Affiliation: Department of Cancer and Thoracic Surgery, Okayama University School of Medicine, Okayama, Japan. cqs03255@nifty.com

ABSTRACT

Background: UbcH10 participates in proper metaphase to anaphase transition, and abrogation of UbcH10 results in the premature separation of sister chromatids. To assess the potential role of UbcH10 in colon cancer progression, we analyzed the clinicopathological relevance of UbcH10 in colon cancer.

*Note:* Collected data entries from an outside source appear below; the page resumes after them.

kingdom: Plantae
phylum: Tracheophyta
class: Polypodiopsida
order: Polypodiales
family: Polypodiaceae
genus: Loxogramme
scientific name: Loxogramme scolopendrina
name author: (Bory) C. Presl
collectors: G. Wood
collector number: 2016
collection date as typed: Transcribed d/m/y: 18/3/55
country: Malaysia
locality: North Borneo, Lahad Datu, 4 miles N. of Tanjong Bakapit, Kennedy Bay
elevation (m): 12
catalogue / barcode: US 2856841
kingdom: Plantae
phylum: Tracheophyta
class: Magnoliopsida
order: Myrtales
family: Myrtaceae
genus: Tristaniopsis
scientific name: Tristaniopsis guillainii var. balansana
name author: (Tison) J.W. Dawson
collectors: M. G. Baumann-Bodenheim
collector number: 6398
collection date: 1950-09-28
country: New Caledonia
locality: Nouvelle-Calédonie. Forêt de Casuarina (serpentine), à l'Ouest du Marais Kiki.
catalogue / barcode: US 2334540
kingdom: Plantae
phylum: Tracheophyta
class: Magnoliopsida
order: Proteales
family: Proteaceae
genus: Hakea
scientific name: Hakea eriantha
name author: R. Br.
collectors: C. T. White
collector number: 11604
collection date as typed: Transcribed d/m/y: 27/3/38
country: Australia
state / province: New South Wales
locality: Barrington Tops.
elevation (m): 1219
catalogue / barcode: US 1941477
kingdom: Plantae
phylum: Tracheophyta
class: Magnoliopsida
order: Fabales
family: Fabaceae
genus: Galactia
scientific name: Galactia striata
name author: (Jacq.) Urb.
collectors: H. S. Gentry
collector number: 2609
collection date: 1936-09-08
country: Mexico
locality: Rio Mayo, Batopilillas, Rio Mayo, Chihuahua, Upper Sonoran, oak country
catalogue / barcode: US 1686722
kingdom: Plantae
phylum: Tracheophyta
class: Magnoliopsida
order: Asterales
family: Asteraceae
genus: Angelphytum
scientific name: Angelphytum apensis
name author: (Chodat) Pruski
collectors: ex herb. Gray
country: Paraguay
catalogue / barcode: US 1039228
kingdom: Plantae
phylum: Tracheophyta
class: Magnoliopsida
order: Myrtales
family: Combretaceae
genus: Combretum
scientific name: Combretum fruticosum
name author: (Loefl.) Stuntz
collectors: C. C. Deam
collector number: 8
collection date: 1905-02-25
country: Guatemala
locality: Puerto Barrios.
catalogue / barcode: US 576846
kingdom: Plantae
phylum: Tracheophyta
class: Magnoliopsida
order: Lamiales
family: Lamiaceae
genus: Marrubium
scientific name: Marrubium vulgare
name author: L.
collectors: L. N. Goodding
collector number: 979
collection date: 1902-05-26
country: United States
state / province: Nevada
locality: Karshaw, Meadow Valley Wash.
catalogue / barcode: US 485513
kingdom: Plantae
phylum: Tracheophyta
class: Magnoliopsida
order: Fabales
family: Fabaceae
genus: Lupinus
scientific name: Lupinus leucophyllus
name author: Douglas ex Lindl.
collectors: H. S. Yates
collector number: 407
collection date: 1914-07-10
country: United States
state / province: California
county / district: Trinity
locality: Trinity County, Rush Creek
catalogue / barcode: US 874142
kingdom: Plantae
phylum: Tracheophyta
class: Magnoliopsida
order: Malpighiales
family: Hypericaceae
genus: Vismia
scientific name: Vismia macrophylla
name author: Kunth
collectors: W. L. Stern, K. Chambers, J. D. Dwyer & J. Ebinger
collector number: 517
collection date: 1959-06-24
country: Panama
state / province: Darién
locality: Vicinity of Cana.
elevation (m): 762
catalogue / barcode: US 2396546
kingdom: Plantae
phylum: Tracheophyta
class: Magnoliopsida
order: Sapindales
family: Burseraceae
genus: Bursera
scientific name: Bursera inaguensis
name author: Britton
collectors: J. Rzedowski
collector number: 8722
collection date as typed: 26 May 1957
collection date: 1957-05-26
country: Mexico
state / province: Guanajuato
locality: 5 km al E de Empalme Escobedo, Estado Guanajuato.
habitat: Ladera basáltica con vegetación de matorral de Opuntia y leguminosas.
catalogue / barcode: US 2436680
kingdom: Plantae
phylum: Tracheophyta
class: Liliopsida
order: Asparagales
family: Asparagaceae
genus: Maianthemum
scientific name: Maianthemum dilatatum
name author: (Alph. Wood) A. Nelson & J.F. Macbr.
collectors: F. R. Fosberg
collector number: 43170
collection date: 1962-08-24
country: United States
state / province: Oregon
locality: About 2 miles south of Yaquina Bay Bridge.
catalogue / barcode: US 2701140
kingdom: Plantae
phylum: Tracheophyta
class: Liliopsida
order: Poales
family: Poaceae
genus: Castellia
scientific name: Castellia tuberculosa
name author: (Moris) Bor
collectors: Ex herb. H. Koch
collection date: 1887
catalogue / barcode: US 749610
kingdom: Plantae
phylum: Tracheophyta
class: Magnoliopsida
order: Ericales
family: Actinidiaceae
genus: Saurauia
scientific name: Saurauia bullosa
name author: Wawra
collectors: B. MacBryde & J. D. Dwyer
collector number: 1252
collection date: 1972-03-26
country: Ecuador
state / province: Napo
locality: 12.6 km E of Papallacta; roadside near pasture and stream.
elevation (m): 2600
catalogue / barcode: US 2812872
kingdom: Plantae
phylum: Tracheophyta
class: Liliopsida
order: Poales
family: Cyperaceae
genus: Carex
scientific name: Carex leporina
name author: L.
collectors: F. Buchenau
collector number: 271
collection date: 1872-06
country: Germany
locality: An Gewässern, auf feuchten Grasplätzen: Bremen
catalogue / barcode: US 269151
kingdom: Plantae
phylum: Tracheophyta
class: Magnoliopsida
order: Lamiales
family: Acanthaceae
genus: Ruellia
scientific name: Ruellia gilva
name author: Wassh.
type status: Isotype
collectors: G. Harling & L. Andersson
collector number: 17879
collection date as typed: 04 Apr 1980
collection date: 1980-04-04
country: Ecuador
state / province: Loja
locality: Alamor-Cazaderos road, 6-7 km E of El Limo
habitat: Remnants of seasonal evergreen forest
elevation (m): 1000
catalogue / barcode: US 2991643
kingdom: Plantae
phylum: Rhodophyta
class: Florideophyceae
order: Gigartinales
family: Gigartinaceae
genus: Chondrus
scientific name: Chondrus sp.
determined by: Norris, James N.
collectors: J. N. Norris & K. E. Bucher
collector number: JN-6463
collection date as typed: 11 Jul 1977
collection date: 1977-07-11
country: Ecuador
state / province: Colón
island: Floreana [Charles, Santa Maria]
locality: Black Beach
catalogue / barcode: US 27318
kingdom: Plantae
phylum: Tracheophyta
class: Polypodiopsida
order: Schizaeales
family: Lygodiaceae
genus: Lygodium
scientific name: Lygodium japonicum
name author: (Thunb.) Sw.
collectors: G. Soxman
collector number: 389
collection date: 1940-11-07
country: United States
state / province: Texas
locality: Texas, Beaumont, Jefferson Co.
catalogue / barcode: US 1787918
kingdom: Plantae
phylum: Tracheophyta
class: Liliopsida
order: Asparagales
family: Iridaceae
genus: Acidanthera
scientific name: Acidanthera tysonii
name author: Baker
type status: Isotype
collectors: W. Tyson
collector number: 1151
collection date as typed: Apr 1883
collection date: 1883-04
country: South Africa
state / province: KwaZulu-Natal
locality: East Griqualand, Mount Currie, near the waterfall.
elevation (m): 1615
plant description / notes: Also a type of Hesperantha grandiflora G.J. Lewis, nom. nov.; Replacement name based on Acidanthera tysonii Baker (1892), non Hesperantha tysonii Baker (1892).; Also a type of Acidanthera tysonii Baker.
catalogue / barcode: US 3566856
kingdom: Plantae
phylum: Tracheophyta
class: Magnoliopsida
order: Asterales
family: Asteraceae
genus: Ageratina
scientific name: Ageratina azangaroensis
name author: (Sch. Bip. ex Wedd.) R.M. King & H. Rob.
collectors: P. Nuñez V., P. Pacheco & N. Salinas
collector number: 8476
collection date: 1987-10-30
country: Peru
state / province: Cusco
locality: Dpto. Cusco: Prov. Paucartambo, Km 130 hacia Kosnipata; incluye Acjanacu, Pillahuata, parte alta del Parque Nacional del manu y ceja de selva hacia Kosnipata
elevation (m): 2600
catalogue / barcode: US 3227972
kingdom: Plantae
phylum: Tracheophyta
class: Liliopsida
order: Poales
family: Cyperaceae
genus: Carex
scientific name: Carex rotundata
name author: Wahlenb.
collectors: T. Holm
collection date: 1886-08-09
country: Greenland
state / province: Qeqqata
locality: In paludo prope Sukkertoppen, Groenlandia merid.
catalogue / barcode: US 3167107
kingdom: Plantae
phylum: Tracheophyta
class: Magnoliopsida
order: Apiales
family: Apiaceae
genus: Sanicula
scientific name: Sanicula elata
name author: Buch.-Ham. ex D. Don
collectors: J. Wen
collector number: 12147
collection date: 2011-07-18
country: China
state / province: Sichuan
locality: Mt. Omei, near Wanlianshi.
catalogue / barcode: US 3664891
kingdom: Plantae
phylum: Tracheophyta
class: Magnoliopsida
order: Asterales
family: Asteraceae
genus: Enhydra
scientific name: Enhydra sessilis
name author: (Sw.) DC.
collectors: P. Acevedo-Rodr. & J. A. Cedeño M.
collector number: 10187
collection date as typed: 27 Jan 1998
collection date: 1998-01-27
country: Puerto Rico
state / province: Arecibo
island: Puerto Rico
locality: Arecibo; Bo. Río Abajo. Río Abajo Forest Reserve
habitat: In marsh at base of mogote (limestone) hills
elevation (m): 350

Methods: We firstly screened the expression profile of UbcH10 in various types of cancer tissues as well as cell lines. Thereafter, using the colon cancer cells line, we manipulated the expression of UbcH10 and evaluated the cell cycle profile and cellular proliferations. Furthermore, the clinicopathological significance of UbcH10 was immunohistologically evaluated in patients with colon cancer. Statistical analysis was performed using the student's t-test and Chi-square test.

Results: Using the colon cancer cells, depletion of UbcH10 resulted in suppression of cellular growth whereas overexpression of UbcH10 promoted the cellular growth and oncogenic cellular growth. Mitotic population was markedly alternated by the manipulation of UbcH10 expression. Immunohistochemical analysis indicated that UbcH10 was significantly higher in colon cancer tissue compared with normal colon epithelia. Furthermore, the clinicopathological evaluation revealed that UbcH10 was associated with high-grade histological tumors.

Conclusion: The results show the clinicopathological significance of UbcH10 in the progression of colon cancer. Thus UbcH10 may act as a novel biomarker in patients with colon cancer.